What it argues
A Little Life follows four men from college into middle age and beyond — Willem, an actor; JB, a painter; Malcolm, an architect; and Jude, a lawyer with a past that is revealed in increasingly devastating detail as the novel progresses. The four are close in their twenties, and the novel is partly a portrait of a deep male friendship network. But the novel's true subject is Jude and what he carries: a childhood of abuse so severe and prolonged that the full picture takes hundreds of pages to emerge, and which has left him unable to believe he deserves to live.

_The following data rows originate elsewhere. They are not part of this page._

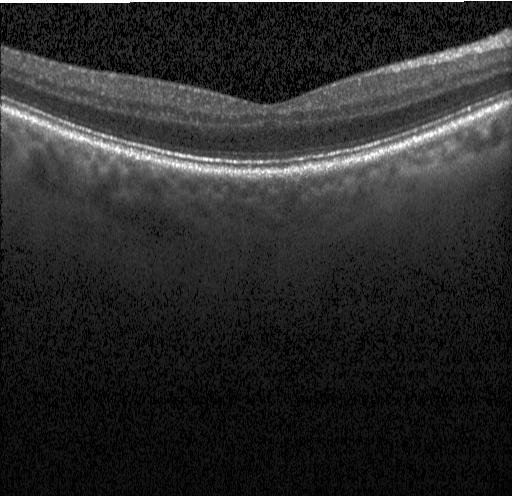

Impression: no CNV, DME, or drusen.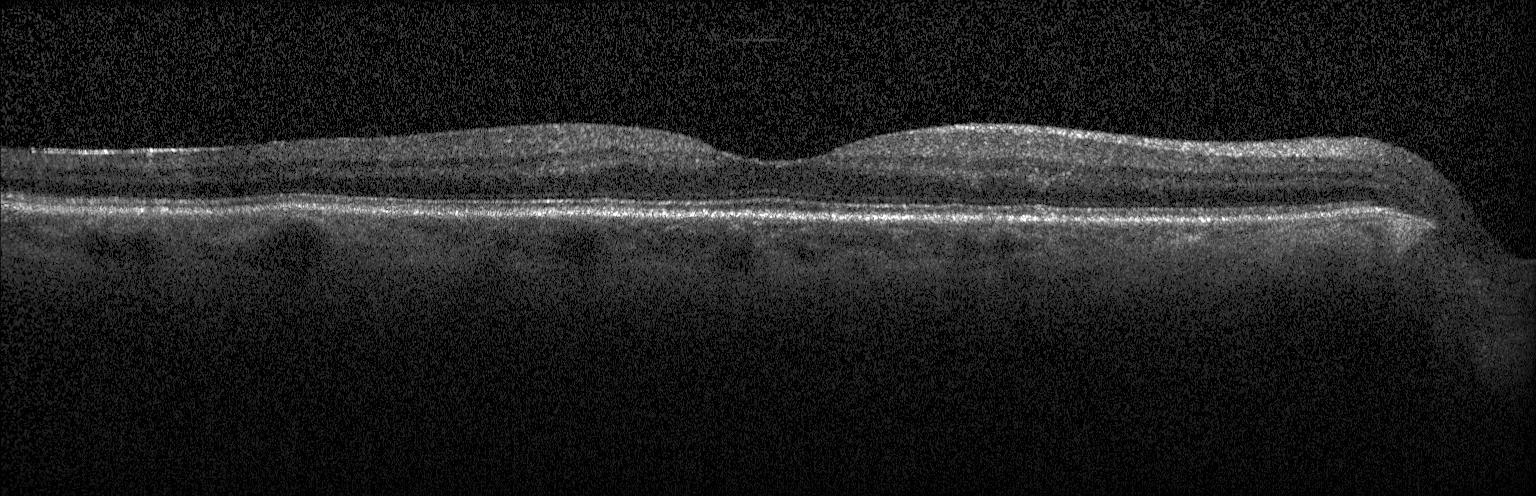 Acquired on a Heidelberg Spectralis · OCT line scan.
Impression: neither choroidal neovascularization, diabetic macular edema, nor drusen.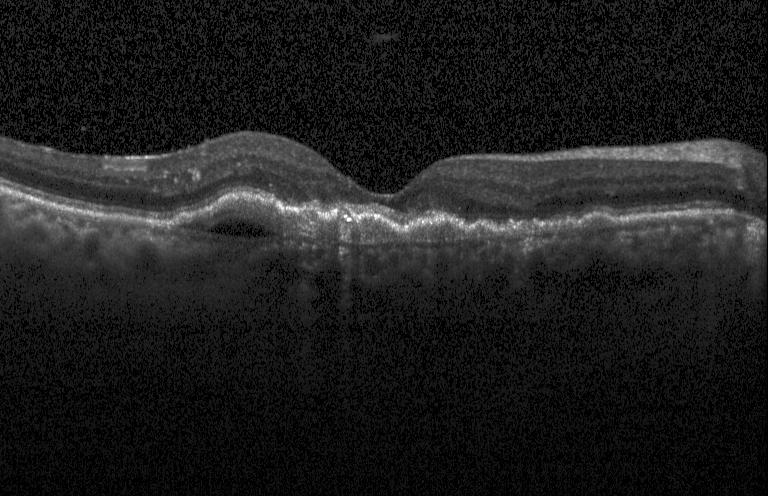

Centered on the fovea. Retinal OCT cross-section. Acquired on a Heidelberg Spectralis
Impression: choroidal neovascularization.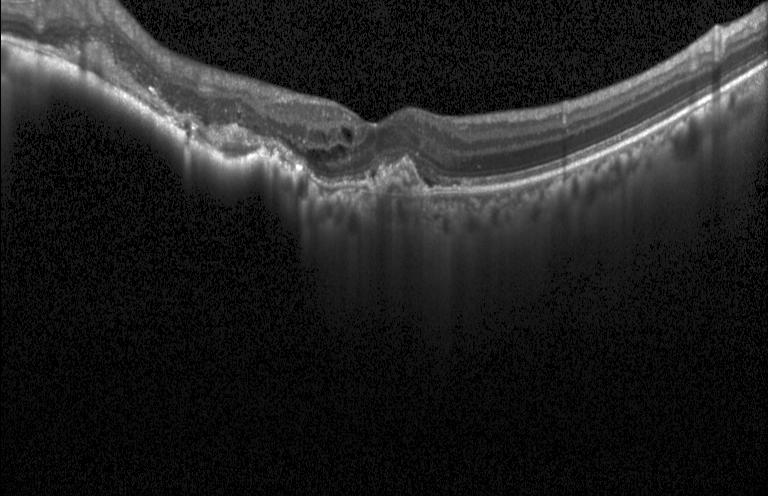
Macular OCT: a choroidal neovascular membrane.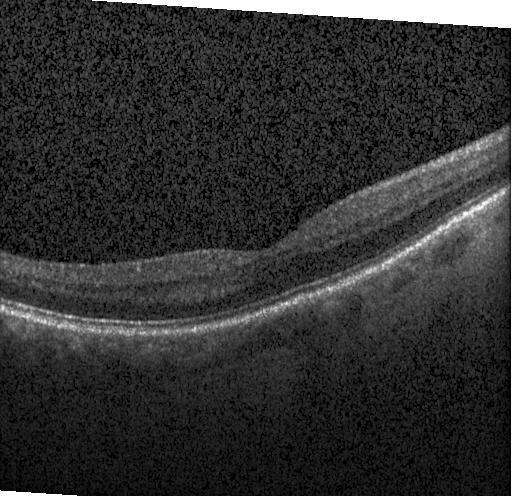 Optical coherence tomography scan; spectral-domain optical coherence tomography; instrument: Heidelberg Spectralis — Impression: no evidence of choroidal neovascularization, diabetic macular edema, or drusen.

Yanagihara is doing something extreme and deliberate with the accumulation of Jude's suffering. The novel has been criticized for piling on trauma beyond what any reader (or plausible life) can absorb, and that criticism is fair in a narrow sense. What the novel is asking is a harder question: what does it mean to love someone whose damage is so profound that love alone — any love, all the love his friends and later his adoptive father Harold pour into him — cannot repair it? Jude does not get better, not in the way readers accustomed to therapeutic narratives expect.
What it gets right
- 1.
The novel refuses the narrative of recovery — Jude's trauma is not resolved by love, therapy, friendship, or success, which is either its deepest honesty or its deepest manipulation, depending on your reading.
- 2.
Male friendship — its intensity, its physical tenderness, its capacity for care — is presented with a specificity that is rare in literary fiction, and not sentimentalized.
- 3.
The novel's accumulation of trauma has a formal purpose: it is asking whether there is a quantity of damage that love cannot repair, and giving you the evidence for its answer.
What it covers
Who wrote it
Hanya Yanagihara is an American novelist and the editor-in-chief of T Magazine, the New York Times style magazine. Her debut novel, The People in the Trees, was published in 2013. A Little Life, her second novel, was a finalist for the Man Booker Prize and the National Book Award in 2015, and became a major international bestseller. Her third novel, To Paradise, appeared in 2022. She lives in New York City.